Les mesures annoncées tout récemment sur le leasing social ou les bonus pour les voitures électriques vont clairement dans ce sens. De quoi inciter les ménages à investir davantage dans la mobilité durable, qui représentaient 16 milliards de dépenses au total en 2022. « La réglementation européenne pousse dans ce sens, de même que la densification du réseau de recharges électriques », poursuit Hadrien Hainault.
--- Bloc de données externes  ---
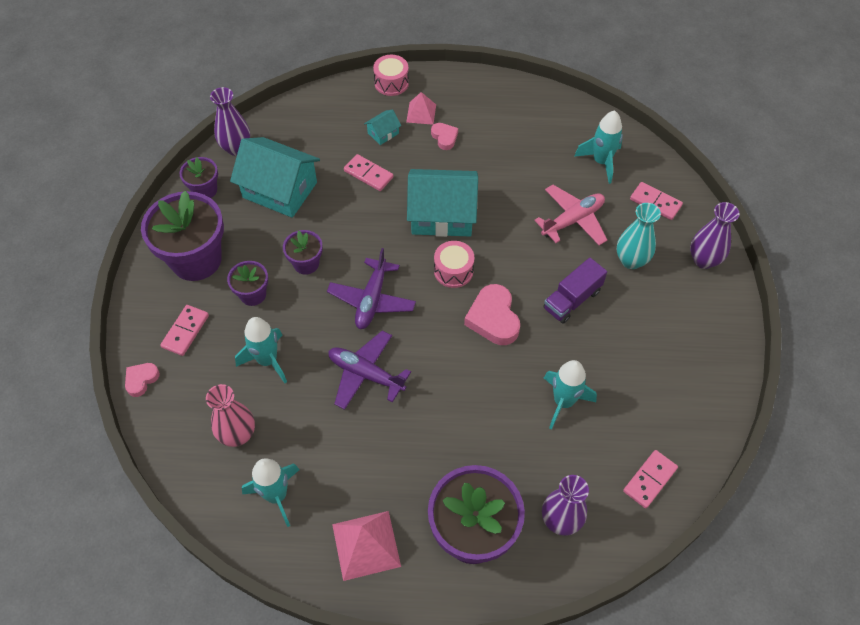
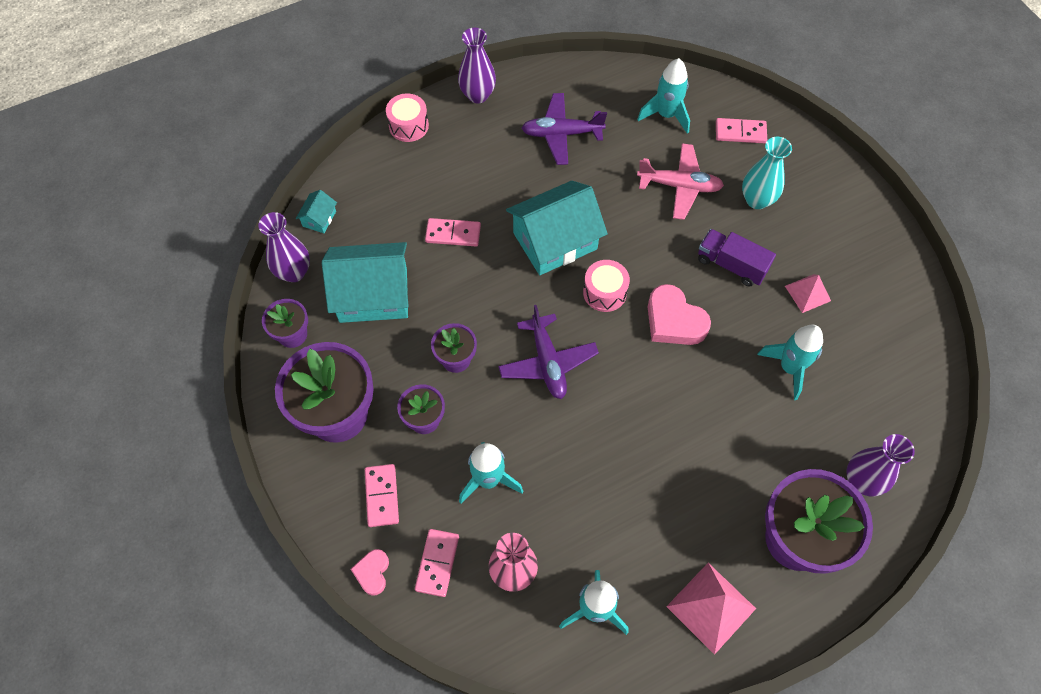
camera: 30 degrees left, 5 degrees up
(366, 374) = (594, 440): purple plane -> purple plane (561, 134)
(383, 133) = (437, 183): turquoise house -> turquoise house (319, 219)
(421, 113) = (461, 144): pink pyramid -> pink pyramid (807, 293)
(444, 137) = (502, 159): pink heart -> none
(572, 300) = (731, 265): purple truck -> purple truck turned 105 degrees clockwise
(573, 220) = (679, 186): pink plane -> pink plane turned 75 degrees clockwise
(649, 480) = (908, 400): pink domino -> pink domino (437, 563)
(704, 260) = (817, 168): purple vase -> purple vase (478, 95)

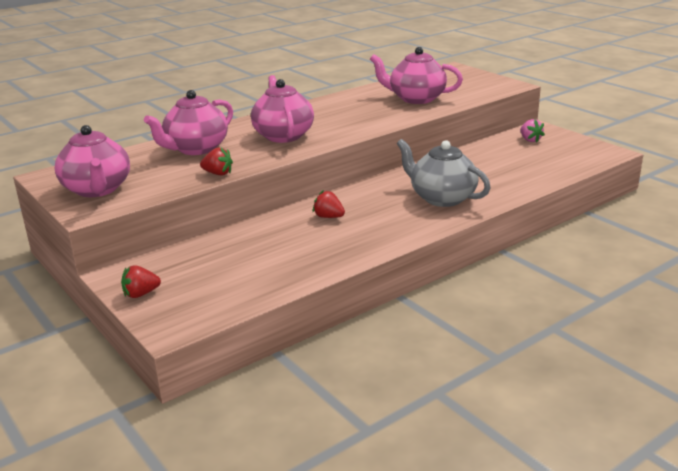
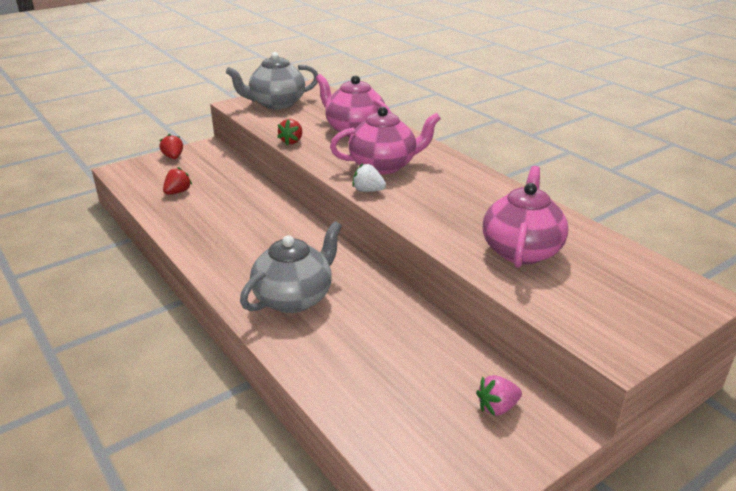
camera: 90 degrees right, 5 degrees up
(97, 189) = (276, 103): pink teapot -> grey teapot
(328, 217) = (269, 227): red strawberry -> red strawberry (178, 192)
(332, 139) = (368, 190): none -> white strawberry

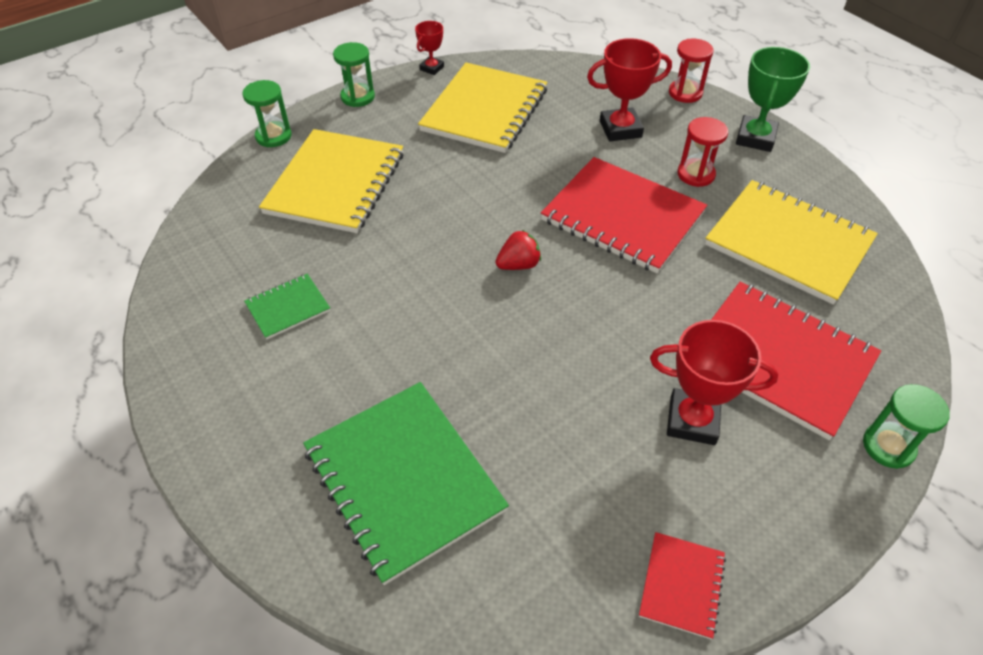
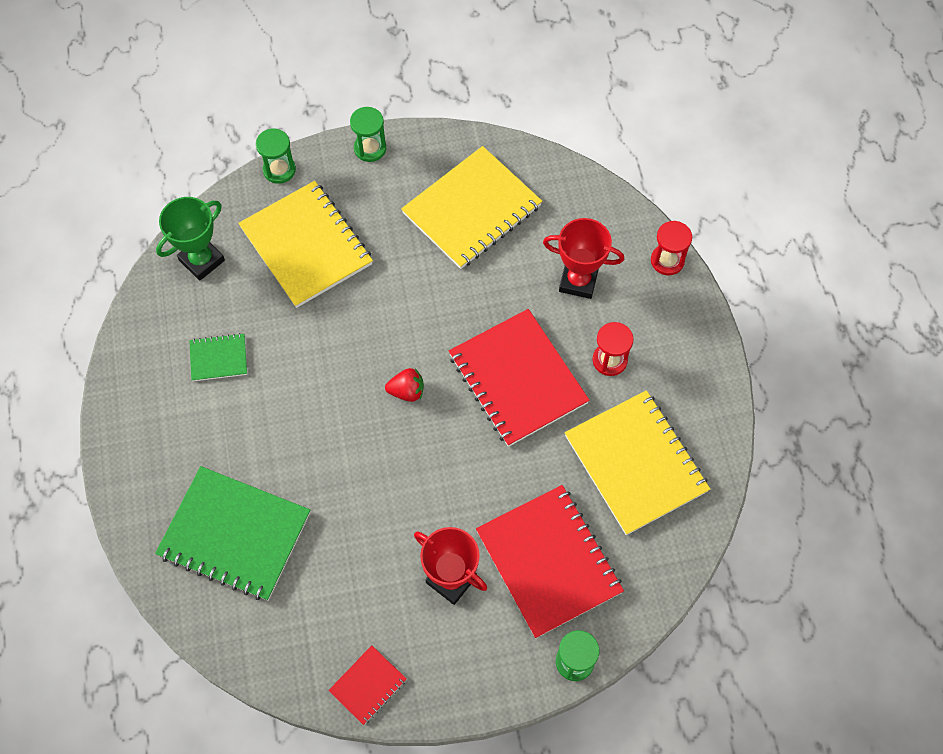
camera: 25 degrees right, 15 degrees up
(335, 183) = (306, 246): yellow notebook -> yellow notebook turned 75 degrees counterclockwise
(403, 480) = (234, 534): green notebook -> green notebook turned 60 degrees counterclockwise
(431, 68) = (453, 136): red trophy -> none
(755, 138) = (692, 341): green trophy -> green trophy (202, 260)

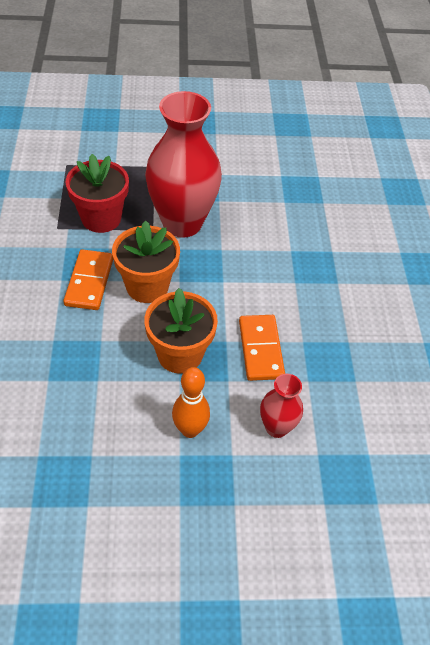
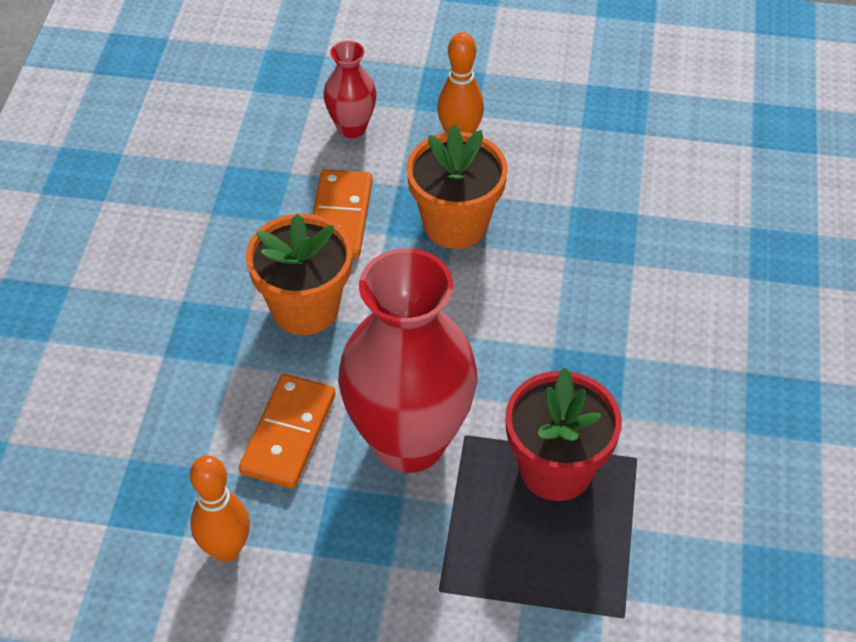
camera: 165 degrees left, 0 degrees up
(89, 282) = (580, 347): orange domino -> orange domino (289, 434)
(147, 286) = (488, 328): orange flower pot -> orange flower pot (305, 308)
(258, 172) = (226, 549): none -> orange bowling pin

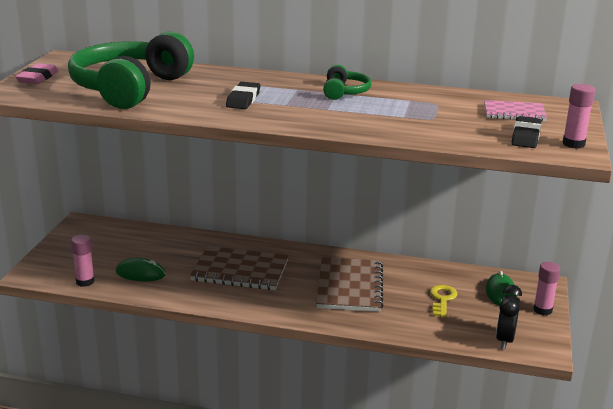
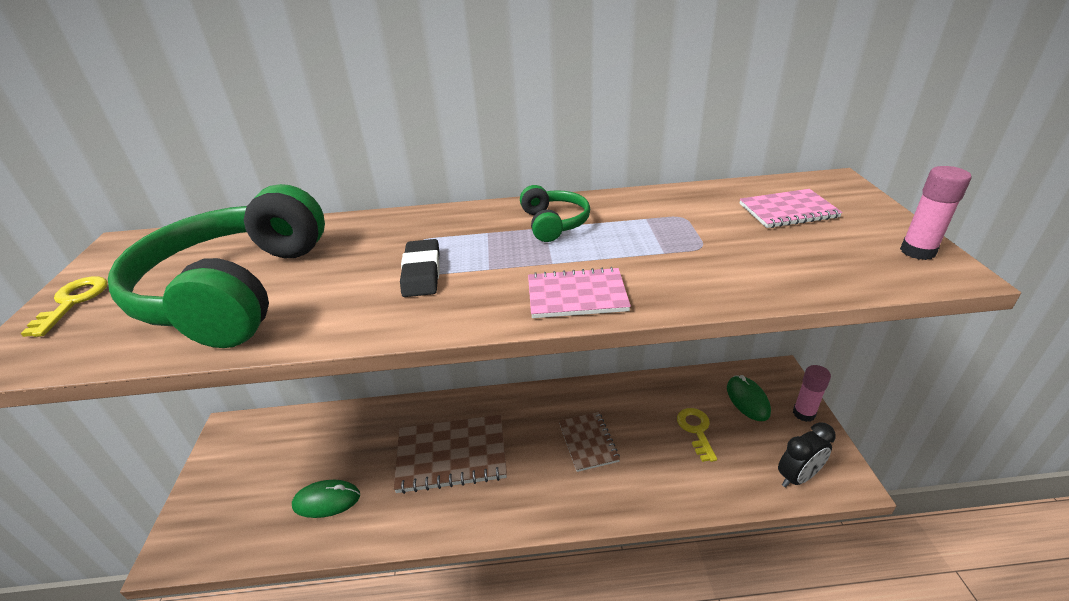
camera: 15 degrees left, 10 degrees up
(37, 78) = (73, 302): pink eraser -> yellow key
(85, 282) = (254, 542): pink glue stick -> none
(330, 124) = (577, 295): none -> pink notebook
(349, 287) = (588, 442): brown notebook -> brown notebook, size x0.59
(504, 340) = (797, 477): black clock -> black clock turned 120 degrees counterclockwise
(526, 136) = (847, 252): black eraser -> none

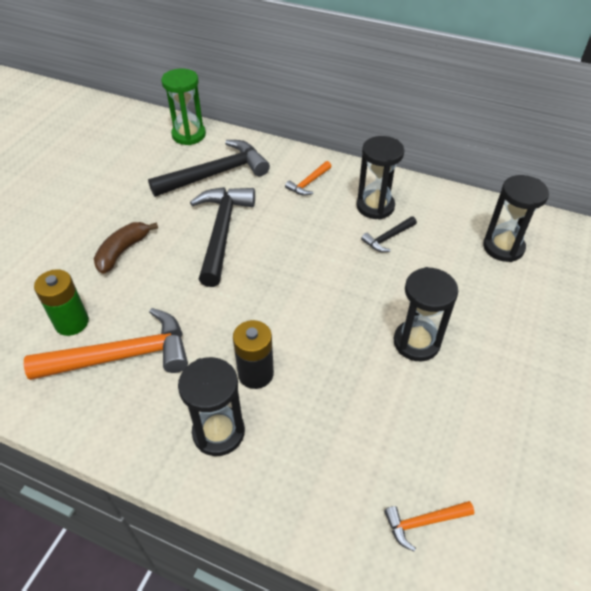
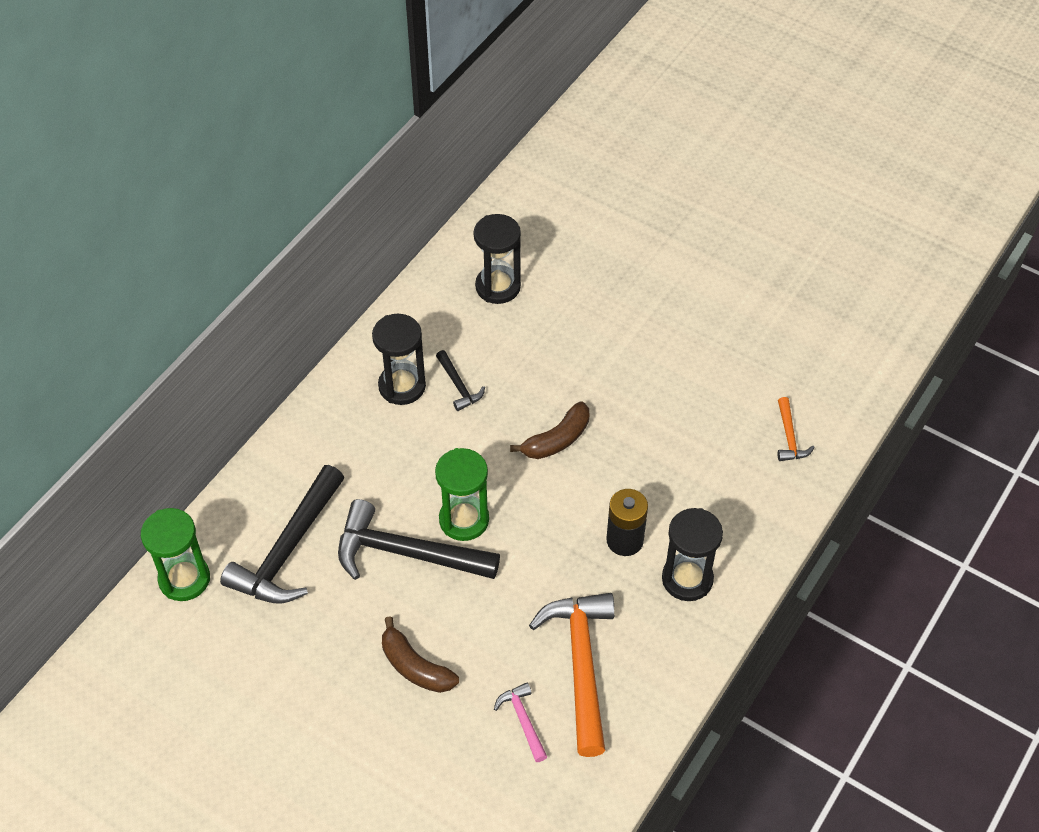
camera: 80 degrees left, 5 degrees up
(72, 322) = (523, 720): green battery -> pink hammer
(216, 174) = (288, 550): black hammer -> black hammer turned 135 degrees counterclockwise
(258, 260) = (464, 520): none -> green hourglass
(308, 183) = (338, 447): orange hammer -> none
(353, 309) = (557, 440): none -> brown banana
(416, 342) = (610, 396): black hourglass -> none

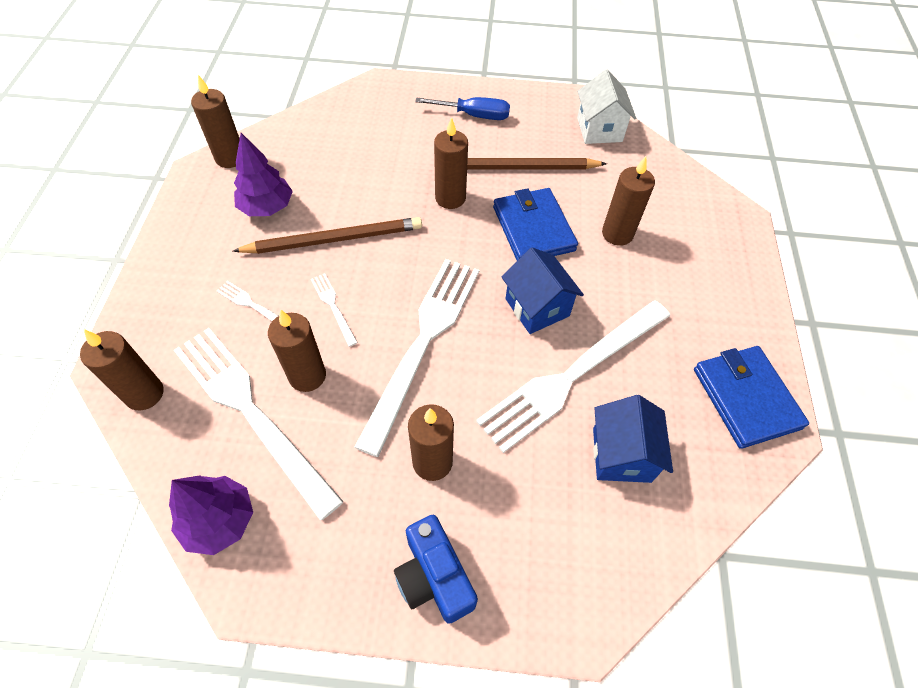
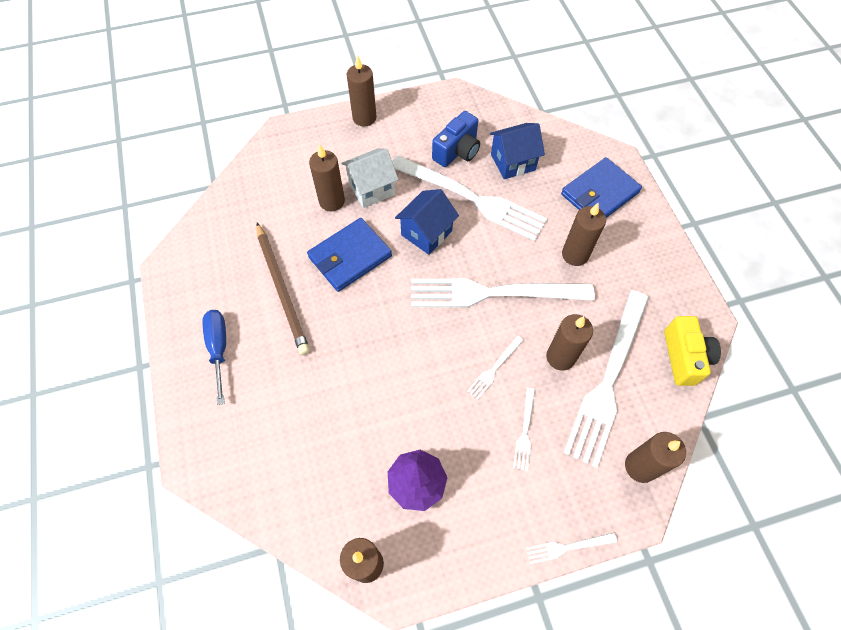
camera: 110 degrees left, 5 degrees up
(130, 294) = (568, 547): none -> white fork
(219, 521) = (684, 357): purple tree -> yellow camera
(334, 239) = (427, 402): brown pencil -> none
(434, 577) = (638, 229): blue camera -> blue camera (457, 151)
(450, 198) = (340, 329): brown candle -> brown candle (364, 118)
(599, 129) = (208, 240): white house -> white house (371, 189)
(746, 398) = (441, 111): blue wallet -> blue wallet (599, 193)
En 2023, les efforts sur la mobilité durable se sont poursuivis. En revanche,la rénovation thermique des bâtiments, tous acteurs confondus, n'a progressé que de 3 %, après une croissance soutenue en 2021 et 2022. « L'inflation et l'envolée des prix des matières premières expliquent en partie cette faible augmentation. Le tassement du marché immobilier, avec la remontée des taux d'intérêt, pèse aussi sur la rénovation thermique. L'achat immobilier étant souvent un déclencheur pour entamer des travaux de rénovation », décrypte Hadrien Hainault.

Autre ombre au tableau, les investissements dans les énergies fossiles, en retrait depuis 2019, sont en passe de rebondir en 2023 et plus encore en 2024. Le renouvellement du parc automobile qui s'annonce profitera en effet aussi aux véhicules thermiques. Et les prévisions à la hausse du trafic aérien laissent présager une augmentation des achats de kérosène.

Ces perspectives, selon I4C, ne doivent pas nous détourner de la cible fixée pour les années à venir : ce sont 57 milliards d'euros supplémentaires, selon les calculs du think tank, qui devront être investis chaque année, de 2024 à 2030, pour atteindre les objectifs dressés dans le scénario provisoire de la stratégie nationale bas carbone.